> **SELECTED PASSAGE**
········
Self‐assembly into supramolecular polymers

In order to trigger intermolecular aggregation driven by dispersion and dipolar interactions, solvents with low polarity are required. ^[21] Therefore, we have performed aggregation studies for BisSQ2 in a solvent mixture of toluene/1,1,2,2‐tetrachloroethane (TCE)=98:2 (v/v). TCE was used as an additive to increase the solubility of BisSQ2 in order to cover a broad concentration range. The sample solution was prepared by dissolving BisSQ2 in TCE first and then diluting with toluene. After heating the as‐prepared solution (toluene/TCE 98:2, c=2.5×10⁻⁵ M) to 85 °C for 20 minutes to achieve a fully monomeric state (Figure 1, gray dashed curve) and cooling it down to 25 °C, different spectral features are observed depending on the cooling rate. Rapid cooling, i.e., transferring the hot solution immediately into a pre‐cooled chamber at 25 °C, leads to the formation of a broad band feature with absorption maxima at 605, 737, and 783 nm (Figure 1, blue curve); hereafter, this aggregate is denoted as BisSQ2‐AggI. In contrast, slow cooling (cooling rate=2 °C min⁻¹) apparently resulted in a different outcome as suggested by the formation of precipitates. To disperse the precipitates, we applied sonication and measured its absorption spectrum: a bathochromically shifted sharp absorption band (λ _max=780 nm, FWHM=420 cm⁻¹) with respect to the monomeric state (λ _max=739 nm) was observed (Figure 1, red curve). This result indicates the formation of J‐type aggregates, which we refer to as BisSQ2‐AggII. We note that a similar spectrum was observed for a solution before the sonication, although absorbance was smaller because of the precipitation (Figure S5b, blue curve). Thus, we infer that the applied sonication does not lead to dissociation or a new aggregate species.[ ^5a , ^5d , ²² ] The distinct absorption spectra indicates that a supramolecular polymorphism occurs depending on the cooling rate.

Figure 1.

UV/Vis/NIR spectra of a solution of BisSQ2 (c=2.5×10⁻⁵ M, toluene/TCE 98:2) at 85 °C (gray) and those at 25 °C obtained upon rapid cooling (blue: AggI) and slow cooling (red: AggII). Because precipitation happened during the sample preparation by slow cooling, ultra‐sonication was applied for 20 minutes to the solution to disperse the precipitate prior to the measurement.
········
> **PROVIDED RECORDS**

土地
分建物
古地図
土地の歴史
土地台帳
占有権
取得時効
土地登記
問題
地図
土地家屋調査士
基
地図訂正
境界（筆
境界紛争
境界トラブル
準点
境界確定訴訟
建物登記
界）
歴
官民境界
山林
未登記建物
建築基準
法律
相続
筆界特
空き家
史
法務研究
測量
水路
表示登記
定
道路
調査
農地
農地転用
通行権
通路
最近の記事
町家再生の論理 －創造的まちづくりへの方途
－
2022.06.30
········
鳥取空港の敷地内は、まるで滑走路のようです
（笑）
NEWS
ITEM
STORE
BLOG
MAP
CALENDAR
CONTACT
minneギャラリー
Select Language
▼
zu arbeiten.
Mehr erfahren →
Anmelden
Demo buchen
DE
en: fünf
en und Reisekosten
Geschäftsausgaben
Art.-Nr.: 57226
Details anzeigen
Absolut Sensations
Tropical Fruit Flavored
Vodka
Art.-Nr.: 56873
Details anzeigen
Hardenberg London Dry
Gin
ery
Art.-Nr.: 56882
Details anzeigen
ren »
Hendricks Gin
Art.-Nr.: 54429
········
> **THINGS TO DO**
**A.** Decide whether each statement agrees with the passage on self-assembly into supramolecular polymers, answering yes or no and quoting the deciding words: (i) slow cooling led to the formation of precipitates; (ii) BisSQ2 was first dissolved in toluene and then diluted with TCE; (iii) ultra-sonication was applied for 20 minutes before the measurement.
**B.** In the entries, write out the lines from the one containing "鳥取空港の敷地内は、まるで滑走路のようです" to the one containing "Art.-Nr.: 54429", both included, without changing them.

> **SOLUTIONS FOR EACH TASK**
**A.**
(i) Yes: "slow cooling (cooling rate=2 °C min⁻¹) apparently resulted in a different outcome as suggested by the formation of precipitates"
(ii) No: "The sample solution was prepared by dissolving BisSQ2 in TCE first and then diluting with toluene."
(iii) Yes: "ultra‐sonication was applied for 20 minutes to the solution to disperse the precipitate prior to the measurement"

**B.**
鳥取空港の敷地内は、まるで滑走路のようです
（笑）
NEWS
ITEM
STORE
BLOG
MAP
CALENDAR
CONTACT
minneギャラリー
Select Language
▼
zu arbeiten.
Mehr erfahren →
Anmelden
Demo buchen
DE
en: fünf
en und Reisekosten
Geschäftsausgaben
Art.-Nr.: 57226
Details anzeigen
Absolut Sensations
Tropical Fruit Flavored
Vodka
Art.-Nr.: 56873
Details anzeigen
Hardenberg London Dry
Gin
ery
Art.-Nr.: 56882
Details anzeigen
ren »
Hendricks Gin
Art.-Nr.: 54429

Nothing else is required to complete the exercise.